--- How to complete this task ---
Only the lines from the start of the data through the one containing "Company Profile" belong in your answer; return them exactly.

--- Exercise data ---
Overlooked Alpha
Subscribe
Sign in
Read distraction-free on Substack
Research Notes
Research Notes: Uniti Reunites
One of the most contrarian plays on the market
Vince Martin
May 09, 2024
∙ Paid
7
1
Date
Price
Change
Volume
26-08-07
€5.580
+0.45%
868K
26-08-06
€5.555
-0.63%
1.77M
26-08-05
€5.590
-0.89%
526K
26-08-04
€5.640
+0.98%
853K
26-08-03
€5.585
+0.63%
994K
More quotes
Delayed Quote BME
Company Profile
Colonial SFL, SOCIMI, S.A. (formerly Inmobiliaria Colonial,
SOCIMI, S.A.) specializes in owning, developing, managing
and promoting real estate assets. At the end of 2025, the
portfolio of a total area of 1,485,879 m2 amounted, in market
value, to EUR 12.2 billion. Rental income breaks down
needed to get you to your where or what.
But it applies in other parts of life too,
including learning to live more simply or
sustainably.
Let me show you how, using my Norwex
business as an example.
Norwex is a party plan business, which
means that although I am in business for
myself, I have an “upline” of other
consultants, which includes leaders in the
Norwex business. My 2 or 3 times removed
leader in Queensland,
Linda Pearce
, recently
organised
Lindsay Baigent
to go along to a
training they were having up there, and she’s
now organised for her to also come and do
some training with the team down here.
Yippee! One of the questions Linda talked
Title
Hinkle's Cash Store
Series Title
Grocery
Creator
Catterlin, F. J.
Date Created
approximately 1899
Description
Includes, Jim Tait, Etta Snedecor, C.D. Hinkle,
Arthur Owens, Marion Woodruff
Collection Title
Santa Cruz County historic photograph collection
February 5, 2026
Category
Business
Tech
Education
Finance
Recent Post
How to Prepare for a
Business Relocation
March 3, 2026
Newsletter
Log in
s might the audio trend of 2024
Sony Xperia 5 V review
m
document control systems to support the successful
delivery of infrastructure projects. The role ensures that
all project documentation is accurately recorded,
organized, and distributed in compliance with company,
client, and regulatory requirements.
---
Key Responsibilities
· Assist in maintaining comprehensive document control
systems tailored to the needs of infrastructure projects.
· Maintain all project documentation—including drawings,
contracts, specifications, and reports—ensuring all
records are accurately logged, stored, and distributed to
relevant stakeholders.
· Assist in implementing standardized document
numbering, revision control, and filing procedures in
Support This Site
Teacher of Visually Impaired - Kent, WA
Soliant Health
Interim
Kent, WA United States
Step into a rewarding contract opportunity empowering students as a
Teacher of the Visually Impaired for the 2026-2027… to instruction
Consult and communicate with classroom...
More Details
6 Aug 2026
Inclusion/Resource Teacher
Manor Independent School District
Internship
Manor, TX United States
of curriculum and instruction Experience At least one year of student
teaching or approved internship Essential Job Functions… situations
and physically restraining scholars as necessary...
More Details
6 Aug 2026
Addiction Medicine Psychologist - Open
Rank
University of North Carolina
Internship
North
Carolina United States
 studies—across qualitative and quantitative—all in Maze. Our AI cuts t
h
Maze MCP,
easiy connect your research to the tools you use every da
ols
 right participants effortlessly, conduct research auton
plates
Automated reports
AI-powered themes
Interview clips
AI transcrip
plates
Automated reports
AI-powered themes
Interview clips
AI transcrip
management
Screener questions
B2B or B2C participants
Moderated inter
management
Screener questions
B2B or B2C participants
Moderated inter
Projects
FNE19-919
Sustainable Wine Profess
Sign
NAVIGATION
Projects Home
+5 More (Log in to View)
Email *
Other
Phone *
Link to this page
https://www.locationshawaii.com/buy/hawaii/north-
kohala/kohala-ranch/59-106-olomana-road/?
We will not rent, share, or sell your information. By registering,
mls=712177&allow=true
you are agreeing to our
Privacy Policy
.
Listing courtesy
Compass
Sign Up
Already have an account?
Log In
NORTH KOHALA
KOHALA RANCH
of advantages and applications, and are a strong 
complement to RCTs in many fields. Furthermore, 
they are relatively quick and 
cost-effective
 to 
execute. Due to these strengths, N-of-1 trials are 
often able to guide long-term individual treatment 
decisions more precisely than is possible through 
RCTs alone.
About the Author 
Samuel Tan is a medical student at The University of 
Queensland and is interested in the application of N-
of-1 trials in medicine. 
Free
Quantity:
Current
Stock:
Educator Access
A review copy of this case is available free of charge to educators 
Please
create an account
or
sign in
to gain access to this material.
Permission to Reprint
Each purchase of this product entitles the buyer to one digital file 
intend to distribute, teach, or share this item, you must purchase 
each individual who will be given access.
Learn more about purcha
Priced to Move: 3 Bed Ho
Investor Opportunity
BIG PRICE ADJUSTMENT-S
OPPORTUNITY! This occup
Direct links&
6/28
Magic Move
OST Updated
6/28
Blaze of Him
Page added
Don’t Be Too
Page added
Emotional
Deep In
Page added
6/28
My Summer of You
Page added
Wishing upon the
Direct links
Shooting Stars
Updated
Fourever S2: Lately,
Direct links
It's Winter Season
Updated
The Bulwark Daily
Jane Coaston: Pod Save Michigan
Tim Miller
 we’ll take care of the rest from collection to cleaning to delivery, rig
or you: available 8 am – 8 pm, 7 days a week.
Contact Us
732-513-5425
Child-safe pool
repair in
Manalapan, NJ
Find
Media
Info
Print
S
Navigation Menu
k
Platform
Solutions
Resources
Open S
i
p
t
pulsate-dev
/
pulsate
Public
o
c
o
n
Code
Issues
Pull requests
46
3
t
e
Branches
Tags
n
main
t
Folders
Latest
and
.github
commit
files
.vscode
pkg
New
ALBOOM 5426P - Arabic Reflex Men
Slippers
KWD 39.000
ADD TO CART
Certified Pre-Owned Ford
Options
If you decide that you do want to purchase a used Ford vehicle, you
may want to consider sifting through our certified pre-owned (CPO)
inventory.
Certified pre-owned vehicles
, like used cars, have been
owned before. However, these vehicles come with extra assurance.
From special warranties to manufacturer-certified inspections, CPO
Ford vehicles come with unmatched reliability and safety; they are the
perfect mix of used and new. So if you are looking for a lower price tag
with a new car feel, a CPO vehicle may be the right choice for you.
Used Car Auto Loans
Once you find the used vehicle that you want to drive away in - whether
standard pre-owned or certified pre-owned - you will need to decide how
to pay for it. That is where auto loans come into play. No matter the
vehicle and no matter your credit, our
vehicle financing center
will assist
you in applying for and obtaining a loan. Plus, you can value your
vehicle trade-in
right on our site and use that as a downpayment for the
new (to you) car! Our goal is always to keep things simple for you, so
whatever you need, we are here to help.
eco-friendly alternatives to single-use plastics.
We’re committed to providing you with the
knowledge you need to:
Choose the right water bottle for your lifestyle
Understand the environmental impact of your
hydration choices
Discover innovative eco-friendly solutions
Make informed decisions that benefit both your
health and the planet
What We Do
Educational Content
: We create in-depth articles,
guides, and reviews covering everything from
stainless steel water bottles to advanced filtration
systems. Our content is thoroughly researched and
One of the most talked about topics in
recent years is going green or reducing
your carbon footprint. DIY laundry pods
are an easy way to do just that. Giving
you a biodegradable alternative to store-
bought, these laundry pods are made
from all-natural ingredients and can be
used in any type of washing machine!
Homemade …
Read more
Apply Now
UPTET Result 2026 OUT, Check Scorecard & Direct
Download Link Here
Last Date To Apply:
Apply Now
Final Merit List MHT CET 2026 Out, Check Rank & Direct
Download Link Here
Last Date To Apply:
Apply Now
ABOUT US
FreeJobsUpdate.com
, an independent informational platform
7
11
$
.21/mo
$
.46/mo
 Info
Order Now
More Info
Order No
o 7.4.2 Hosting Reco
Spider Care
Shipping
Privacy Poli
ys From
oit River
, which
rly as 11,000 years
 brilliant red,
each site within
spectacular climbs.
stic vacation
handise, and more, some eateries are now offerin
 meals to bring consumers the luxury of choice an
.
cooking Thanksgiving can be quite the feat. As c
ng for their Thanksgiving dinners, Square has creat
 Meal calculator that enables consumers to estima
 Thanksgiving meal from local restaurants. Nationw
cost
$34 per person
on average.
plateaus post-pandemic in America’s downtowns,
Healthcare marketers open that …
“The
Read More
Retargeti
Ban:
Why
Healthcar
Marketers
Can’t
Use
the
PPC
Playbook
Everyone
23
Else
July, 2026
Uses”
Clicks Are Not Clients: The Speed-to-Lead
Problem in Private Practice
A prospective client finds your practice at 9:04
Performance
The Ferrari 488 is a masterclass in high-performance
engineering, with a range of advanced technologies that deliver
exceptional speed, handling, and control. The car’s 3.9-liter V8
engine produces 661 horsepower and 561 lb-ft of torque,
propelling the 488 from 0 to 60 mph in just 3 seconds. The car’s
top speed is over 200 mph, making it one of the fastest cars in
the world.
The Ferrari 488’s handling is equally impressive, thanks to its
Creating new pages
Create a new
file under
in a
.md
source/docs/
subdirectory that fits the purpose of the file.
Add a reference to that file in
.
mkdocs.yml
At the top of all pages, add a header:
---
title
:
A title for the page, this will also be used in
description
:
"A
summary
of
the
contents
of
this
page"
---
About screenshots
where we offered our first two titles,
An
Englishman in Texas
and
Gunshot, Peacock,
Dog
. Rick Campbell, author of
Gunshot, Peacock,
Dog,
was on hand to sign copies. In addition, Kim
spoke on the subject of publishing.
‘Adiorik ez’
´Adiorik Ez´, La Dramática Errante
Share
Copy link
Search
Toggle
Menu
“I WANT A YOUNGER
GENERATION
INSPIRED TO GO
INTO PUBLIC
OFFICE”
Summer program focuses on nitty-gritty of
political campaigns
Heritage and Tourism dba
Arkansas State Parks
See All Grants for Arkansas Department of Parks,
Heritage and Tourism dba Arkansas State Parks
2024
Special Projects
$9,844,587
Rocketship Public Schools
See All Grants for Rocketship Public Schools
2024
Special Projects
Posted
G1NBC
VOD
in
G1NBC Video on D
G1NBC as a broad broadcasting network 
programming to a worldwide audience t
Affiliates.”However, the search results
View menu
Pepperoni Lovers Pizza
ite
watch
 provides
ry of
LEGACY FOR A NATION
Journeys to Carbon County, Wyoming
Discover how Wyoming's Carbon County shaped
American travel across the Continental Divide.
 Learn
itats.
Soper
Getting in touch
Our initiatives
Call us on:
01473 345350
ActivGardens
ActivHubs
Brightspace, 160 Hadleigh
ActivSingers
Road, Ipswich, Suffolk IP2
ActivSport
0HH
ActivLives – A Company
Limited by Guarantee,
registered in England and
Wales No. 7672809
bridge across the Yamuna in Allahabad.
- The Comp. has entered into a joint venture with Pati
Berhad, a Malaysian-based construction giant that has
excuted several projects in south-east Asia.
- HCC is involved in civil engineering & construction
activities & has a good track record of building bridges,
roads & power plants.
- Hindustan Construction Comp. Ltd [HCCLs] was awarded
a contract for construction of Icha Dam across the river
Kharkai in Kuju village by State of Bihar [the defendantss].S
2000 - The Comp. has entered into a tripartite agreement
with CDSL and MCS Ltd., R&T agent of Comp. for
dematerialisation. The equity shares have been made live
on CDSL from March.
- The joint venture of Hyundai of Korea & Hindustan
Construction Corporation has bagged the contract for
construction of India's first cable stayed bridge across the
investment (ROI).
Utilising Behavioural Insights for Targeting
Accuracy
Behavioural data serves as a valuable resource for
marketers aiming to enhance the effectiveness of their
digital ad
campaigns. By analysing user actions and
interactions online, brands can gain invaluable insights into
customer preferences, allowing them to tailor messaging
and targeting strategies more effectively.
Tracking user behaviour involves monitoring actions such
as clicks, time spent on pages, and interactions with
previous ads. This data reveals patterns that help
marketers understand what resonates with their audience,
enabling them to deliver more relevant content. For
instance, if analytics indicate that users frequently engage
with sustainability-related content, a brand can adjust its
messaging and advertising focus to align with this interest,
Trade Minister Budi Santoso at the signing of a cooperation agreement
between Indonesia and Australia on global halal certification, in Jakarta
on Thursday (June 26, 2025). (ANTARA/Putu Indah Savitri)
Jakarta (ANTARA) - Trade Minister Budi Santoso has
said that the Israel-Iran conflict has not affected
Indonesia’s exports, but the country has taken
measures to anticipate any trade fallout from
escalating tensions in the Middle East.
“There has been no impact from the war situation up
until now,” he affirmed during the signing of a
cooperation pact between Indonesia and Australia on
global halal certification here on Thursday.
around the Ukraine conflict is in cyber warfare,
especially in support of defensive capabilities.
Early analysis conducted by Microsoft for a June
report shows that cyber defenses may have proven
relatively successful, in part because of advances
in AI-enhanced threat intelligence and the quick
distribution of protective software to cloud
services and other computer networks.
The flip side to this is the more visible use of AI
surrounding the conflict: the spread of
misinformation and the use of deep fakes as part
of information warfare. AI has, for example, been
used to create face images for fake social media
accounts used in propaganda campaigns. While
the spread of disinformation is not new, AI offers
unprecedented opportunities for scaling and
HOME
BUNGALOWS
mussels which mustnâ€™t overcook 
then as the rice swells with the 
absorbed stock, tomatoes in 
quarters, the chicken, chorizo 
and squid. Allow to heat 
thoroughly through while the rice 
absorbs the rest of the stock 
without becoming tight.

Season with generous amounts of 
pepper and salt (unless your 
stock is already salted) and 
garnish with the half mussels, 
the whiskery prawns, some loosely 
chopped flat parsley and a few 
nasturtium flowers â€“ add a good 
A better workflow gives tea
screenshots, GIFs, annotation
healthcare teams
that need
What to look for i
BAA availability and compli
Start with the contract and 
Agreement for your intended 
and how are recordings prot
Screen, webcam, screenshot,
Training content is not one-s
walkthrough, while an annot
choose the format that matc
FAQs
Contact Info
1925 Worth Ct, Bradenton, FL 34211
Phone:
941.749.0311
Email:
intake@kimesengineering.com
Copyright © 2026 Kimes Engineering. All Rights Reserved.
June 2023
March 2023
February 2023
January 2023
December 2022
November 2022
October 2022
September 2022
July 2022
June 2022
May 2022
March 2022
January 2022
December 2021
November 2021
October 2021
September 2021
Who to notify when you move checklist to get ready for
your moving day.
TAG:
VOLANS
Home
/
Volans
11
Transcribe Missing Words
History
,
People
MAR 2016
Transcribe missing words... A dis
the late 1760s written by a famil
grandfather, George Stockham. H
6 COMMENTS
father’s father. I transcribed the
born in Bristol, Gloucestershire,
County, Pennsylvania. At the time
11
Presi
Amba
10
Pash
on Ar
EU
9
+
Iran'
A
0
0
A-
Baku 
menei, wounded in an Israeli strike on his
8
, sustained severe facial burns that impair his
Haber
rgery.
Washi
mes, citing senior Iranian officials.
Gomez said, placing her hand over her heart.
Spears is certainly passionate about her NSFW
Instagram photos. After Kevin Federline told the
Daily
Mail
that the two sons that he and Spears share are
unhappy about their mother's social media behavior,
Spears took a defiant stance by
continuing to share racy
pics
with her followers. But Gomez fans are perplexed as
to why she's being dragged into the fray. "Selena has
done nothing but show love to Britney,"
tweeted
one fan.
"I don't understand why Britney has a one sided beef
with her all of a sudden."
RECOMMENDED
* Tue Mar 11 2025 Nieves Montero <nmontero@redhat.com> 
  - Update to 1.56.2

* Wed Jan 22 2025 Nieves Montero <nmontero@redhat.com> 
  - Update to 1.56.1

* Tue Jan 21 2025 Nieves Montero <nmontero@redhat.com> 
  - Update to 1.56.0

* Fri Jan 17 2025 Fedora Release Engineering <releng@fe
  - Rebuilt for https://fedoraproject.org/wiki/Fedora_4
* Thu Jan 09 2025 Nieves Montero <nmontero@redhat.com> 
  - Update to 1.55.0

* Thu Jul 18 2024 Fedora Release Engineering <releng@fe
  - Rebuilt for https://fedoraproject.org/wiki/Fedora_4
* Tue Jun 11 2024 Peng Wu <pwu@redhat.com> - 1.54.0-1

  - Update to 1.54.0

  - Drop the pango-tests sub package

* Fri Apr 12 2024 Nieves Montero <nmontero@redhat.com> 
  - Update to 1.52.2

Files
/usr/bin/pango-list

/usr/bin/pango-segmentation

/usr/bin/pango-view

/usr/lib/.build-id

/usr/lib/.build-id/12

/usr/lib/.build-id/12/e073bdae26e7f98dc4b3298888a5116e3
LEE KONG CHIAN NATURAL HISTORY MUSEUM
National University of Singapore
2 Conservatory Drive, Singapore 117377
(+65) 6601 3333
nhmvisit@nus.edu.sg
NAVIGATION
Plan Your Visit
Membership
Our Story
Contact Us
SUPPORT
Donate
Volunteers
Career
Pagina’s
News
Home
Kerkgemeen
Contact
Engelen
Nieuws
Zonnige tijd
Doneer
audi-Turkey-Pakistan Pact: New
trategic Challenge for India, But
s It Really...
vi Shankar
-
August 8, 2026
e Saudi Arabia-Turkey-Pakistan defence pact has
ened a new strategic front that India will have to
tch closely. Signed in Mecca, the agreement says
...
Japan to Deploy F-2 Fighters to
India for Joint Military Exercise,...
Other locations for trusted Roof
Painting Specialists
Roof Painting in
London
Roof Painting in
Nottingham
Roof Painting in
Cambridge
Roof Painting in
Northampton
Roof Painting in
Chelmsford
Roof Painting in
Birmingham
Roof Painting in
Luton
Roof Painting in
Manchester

--- Task answer ---
Overlooked Alpha
Subscribe
Sign in
Read distraction-free on Substack
Research Notes
Research Notes: Uniti Reunites
One of the most contrarian plays on the market
Vince Martin
May 09, 2024
∙ Paid
7
1
Date
Price
Change
Volume
26-08-07
€5.580
+0.45%
868K
26-08-06
€5.555
-0.63%
1.77M
26-08-05
€5.590
-0.89%
526K
26-08-04
€5.640
+0.98%
853K
26-08-03
€5.585
+0.63%
994K
More quotes
Delayed Quote BME
Company Profile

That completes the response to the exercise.